-- begin Data --

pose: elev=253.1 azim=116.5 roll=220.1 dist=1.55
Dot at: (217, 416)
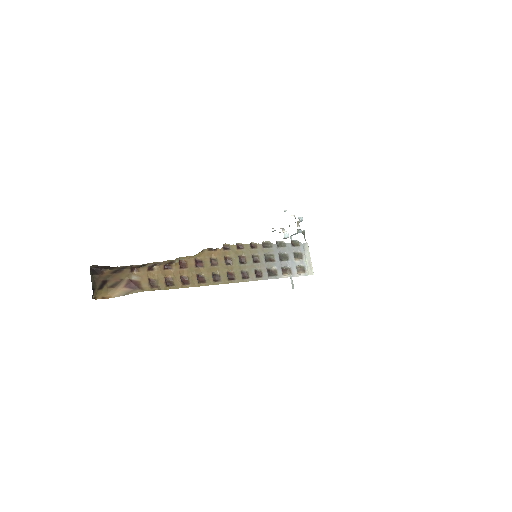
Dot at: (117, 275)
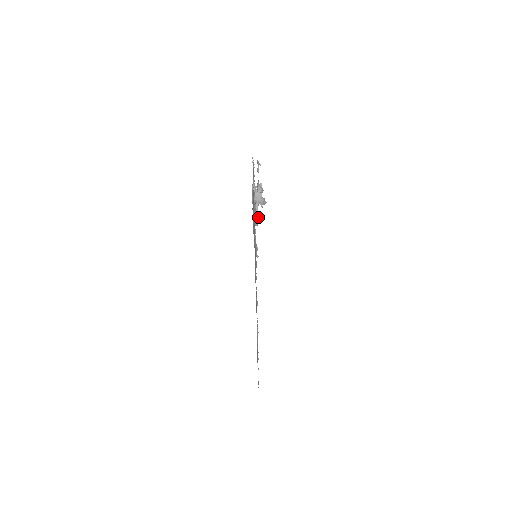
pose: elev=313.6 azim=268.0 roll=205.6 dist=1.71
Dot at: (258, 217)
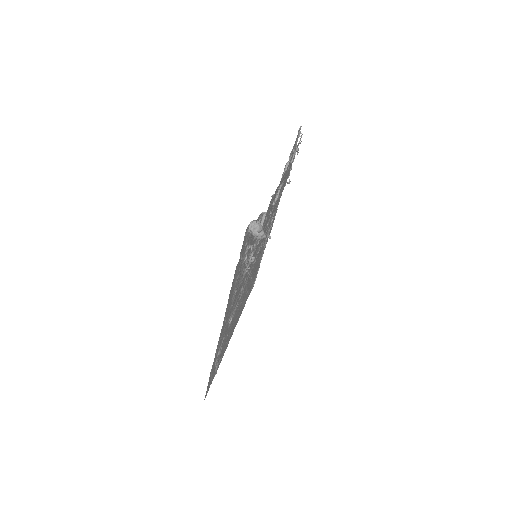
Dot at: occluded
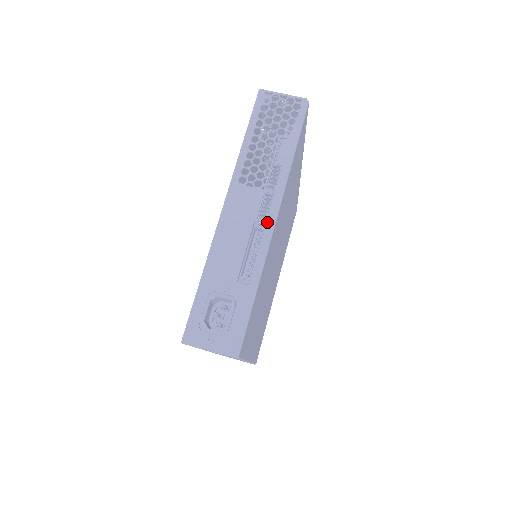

-- end Data --
-- begin Data --

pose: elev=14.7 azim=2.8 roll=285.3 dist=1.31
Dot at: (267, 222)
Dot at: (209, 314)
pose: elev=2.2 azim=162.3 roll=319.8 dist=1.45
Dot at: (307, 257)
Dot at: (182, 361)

-- end Data --

Written exercise: Rewrite the records between the lines holding "pose: elev=253.1 azim=116.5" and "Dot at: occluded", inclusive, with "pose" changed to "view" and everything else left as it is. Leave the pictures out.

Result of this task:
view: elev=253.1 azim=116.5 roll=220.1 dist=1.55
Dot at: (217, 416)
Dot at: (117, 275)
view: elev=313.6 azim=268.0 roll=205.6 dist=1.71
Dot at: (258, 217)
Dot at: occluded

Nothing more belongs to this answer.